**Passage**.
*** Block opens ***
It required of course understanding animal health, which I can claim to do. It also required real understanding of how to maximize the distribution network or how to optimize pricing across large number of SKUs in a reasonably unstructured market and a number of other related skills. I didn’t necessarily have those myself. That wasn’t my areas of expertise. 

That’s where this notion of working with multiple independents made a lot of sense. We brought in three different individuals, one that had a lot of experience with marketing and sales, one that was much deeper with a nice finance background, and then myself in the industry. I think together we were brought in. I’d run into an executive at the company that had raised this opportunity with me. We came in at the very tail end of a request for proposal. 

It’s a formal RFP process. They brought in three of the large consulting forms, the types of firms you’ve heard about and might have worked at before. We were very successful. We ended up beating them and getting the engagement and it was really fun too to also hear their feedback about why we did refreshing in some ways. We thought we had won the engagement because of the depth of the industry knowledge and because of the great proposal we wrote. 

The reality is we probably got it much more because they liked our style. They liked the empathy that we demonstrated. They liked the fact that we didn’t look down upon them as the smart consultants. All of these things, you can’t take that stuff. It comes because we’re happy to do what we do and because we brought together the right group of people that were really passionate about serving the client

Will Bachman: It sounds like you built a really powerful team. What other sort of feedback have you gotten from the years, from your clients on why they’re selecting your firm?

  1. Petersen: It ranges a little bit. I mean I think that there’s certainly an aspect of I don’t need to teach you everything about my industry. When I tell you the name of one of my distributors you actually know their CEO and their head of marketing rather than having to look them up on Wikipedia. There’s certainly that and they enjoy that. I think the other aspect is that we’ve gone out of our way to make sure that we’re never seen as self-centered. 

We’re focused on what’s right for DanaShift, but rather really keep the executive in mind. We want to make them successful. What that means is we’ll turn down work. We’ll descope projects. We’ll, I think more importantly, demonstrate a very independent point of view. For example, you might be brought in to help them evaluate an acquisition. It might be follow on work if the acquisition happens. 

If you go tell them that, “No, I don’t think this is a good fit,” there’s other things they can do. I think the feedback we get is around independence and empathy probably is the two most important and then relevance to the industry. The other thing I might want to add is a lot of independent consultants seem to tie pricing to their value proposition. 

Meaning the idea that you’re going to pay a lot less for an independent consultant than you would for a big firm. That’s usually true, but I think it’s a mistake to start there and focus on that. My experience has been that we don’t charge prices that are that different from the large consulting firms and we don’t talk about price as the reason to pick us. I think that changes the conversation.
*** Block closes ***
**Task 1**. In the consulting interview, which two qualities does the speaker name as the most important in client feedback?
**Task 2**. Reproduce the consulting interview from "It required of" up to and including "request for proposal.".
**Task 3**. Write the next part of the consulting interview, picking up after its final sentence.

Page images and extracted text
*** Block opens ***
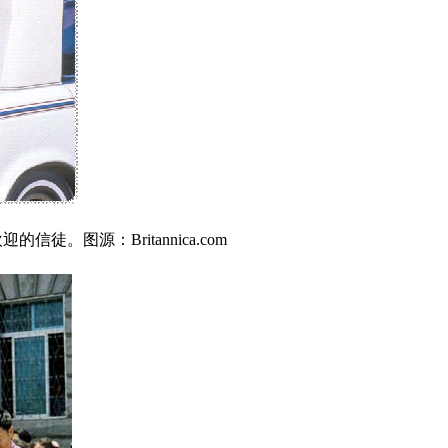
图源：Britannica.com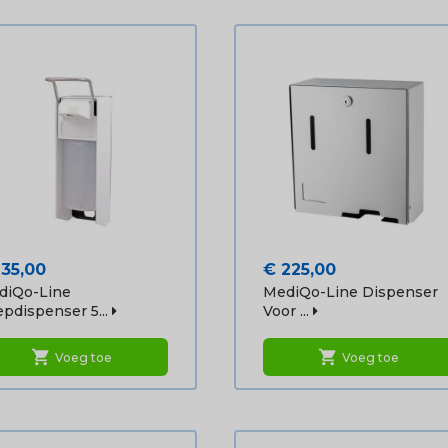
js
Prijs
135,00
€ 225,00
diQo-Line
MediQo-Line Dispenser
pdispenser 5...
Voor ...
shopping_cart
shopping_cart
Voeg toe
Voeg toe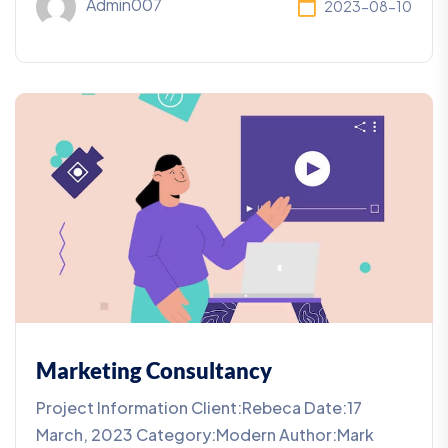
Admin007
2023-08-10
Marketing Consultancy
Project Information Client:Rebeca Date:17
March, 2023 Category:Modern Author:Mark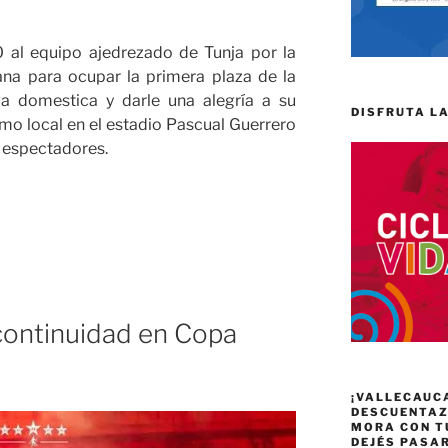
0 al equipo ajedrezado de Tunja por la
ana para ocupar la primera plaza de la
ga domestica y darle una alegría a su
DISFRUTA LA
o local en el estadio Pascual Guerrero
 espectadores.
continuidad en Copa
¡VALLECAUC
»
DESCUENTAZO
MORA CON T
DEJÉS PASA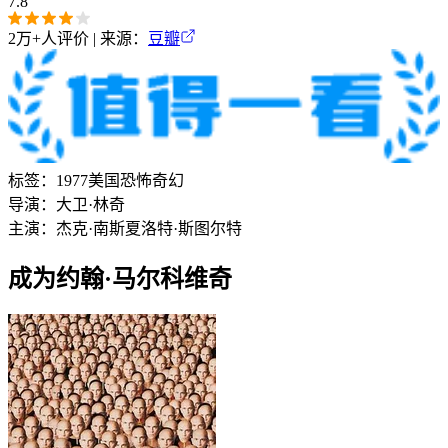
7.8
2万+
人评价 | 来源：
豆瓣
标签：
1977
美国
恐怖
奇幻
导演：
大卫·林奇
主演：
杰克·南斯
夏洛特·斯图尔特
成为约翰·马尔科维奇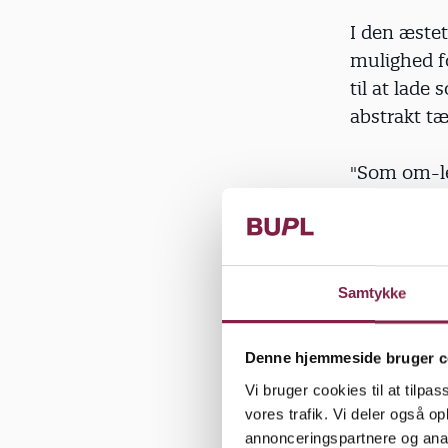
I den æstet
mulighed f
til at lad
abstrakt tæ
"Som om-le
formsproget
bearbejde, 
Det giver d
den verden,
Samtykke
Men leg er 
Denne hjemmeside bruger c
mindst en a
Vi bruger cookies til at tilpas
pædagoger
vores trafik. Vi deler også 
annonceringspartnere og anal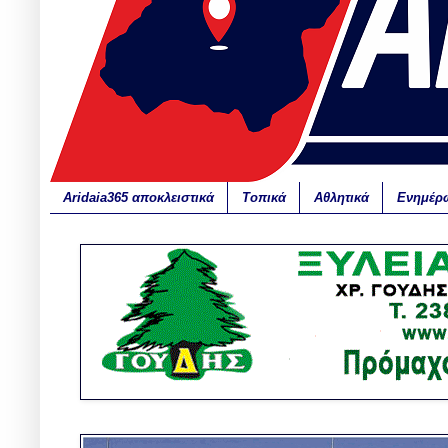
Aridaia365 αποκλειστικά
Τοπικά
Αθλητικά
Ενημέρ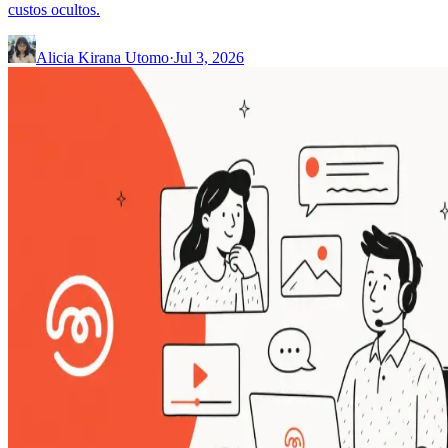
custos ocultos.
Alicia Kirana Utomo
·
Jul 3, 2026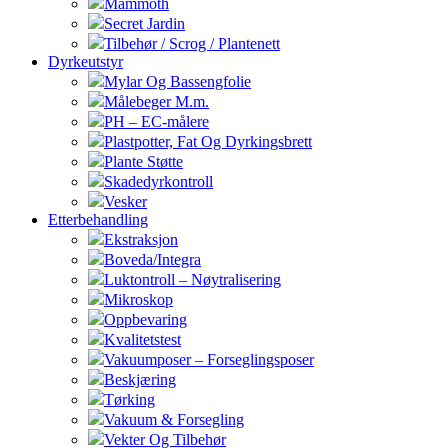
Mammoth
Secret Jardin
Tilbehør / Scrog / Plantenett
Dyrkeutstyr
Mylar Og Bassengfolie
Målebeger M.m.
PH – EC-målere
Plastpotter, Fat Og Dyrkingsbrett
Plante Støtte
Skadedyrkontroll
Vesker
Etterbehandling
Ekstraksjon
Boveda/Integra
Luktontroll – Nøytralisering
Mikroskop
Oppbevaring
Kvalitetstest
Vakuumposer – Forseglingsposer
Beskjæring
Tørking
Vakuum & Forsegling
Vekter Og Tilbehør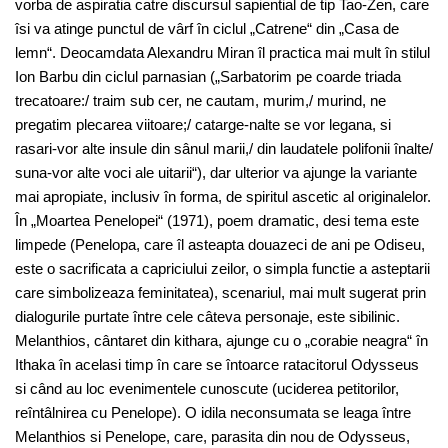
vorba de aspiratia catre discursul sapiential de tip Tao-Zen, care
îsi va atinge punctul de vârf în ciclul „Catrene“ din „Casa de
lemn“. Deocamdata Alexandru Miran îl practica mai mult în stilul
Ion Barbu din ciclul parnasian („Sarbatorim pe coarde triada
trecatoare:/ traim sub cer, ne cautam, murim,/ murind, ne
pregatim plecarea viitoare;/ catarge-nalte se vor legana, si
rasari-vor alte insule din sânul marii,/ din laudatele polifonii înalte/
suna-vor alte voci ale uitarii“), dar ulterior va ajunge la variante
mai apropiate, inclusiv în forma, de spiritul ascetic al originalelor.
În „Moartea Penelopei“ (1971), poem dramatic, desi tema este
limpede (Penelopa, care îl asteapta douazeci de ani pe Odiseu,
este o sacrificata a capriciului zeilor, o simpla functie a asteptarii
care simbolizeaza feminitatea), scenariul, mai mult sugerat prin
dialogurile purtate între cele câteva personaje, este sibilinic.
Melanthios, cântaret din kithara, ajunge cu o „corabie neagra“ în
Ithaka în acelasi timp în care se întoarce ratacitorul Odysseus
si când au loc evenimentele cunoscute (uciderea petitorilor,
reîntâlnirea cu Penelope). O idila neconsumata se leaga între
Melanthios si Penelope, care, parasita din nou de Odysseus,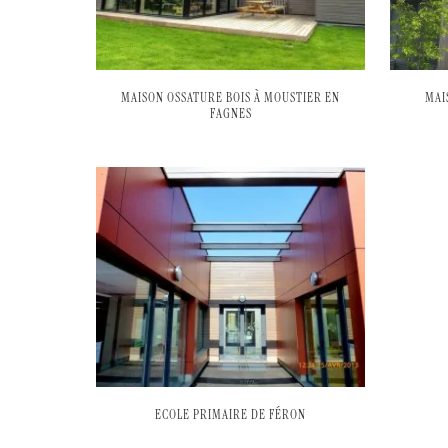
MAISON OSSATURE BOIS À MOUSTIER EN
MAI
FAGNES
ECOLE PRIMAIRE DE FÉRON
*** Block closes ***
**Written response 1**. Independence and empathy

**Written response 2**.
It required of course understanding animal health, which I can claim to do. It also required real understanding of how to maximize the distribution network or how to optimize pricing across large number of SKUs in a reasonably unstructured market and a number of other related skills. I didn’t necessarily have those myself. That wasn’t my areas of expertise. 

That’s where this notion of working with multiple independents made a lot of sense. We brought in three different individuals, one that had a lot of experience with marketing and sales, one that was much deeper with a nice finance background, and then myself in the industry. I think together we were brought in. I’d run into an executive at the company that had raised this opportunity with me. We came in at the very tail end of a request for proposal.

**Written response 3**.
It allows me to not have to think that hard about bringing in the right independent consultant. It allows me to not get into the deep negotiation about their fees, but rather bring in the right person at the right time and also be flexible. At the end of the day, sometimes I got to do what I got to do and I might decide to do more work for a client than what they’ve paid for. I can make that choice and not have to worry about it too much. 

Again, I’d encourage any independent consultant to think really hard about what are they really good at? I think they should be confident that if they’re working on the right project with the right client, they’re worth every bit of what they could’ve been worth as part of a big top five management consulting firm if not a lot more. They probably have gained a lot of experience since they left that firm that they can be able to bring to their own engagement.

Will Bachman: It’s such a great point that getting into a price discussion can just be such a downward spiral, a race to the bottom. It sounds like you’re doing the race to the top instead. I know that building relationships is so important to you. It particularly makes sense the way you’ve set it up where you’re really focused on an industry. 

Talk to me a little bit about how you build relationships over time with clients, particularly when you’re not there serving them. How do you stay in touch? Do you just pick up the phone and say, “Hello,” send emails when you see something interesting? What are some of the things that you do to maintain those relationships when you’re not on active assignment?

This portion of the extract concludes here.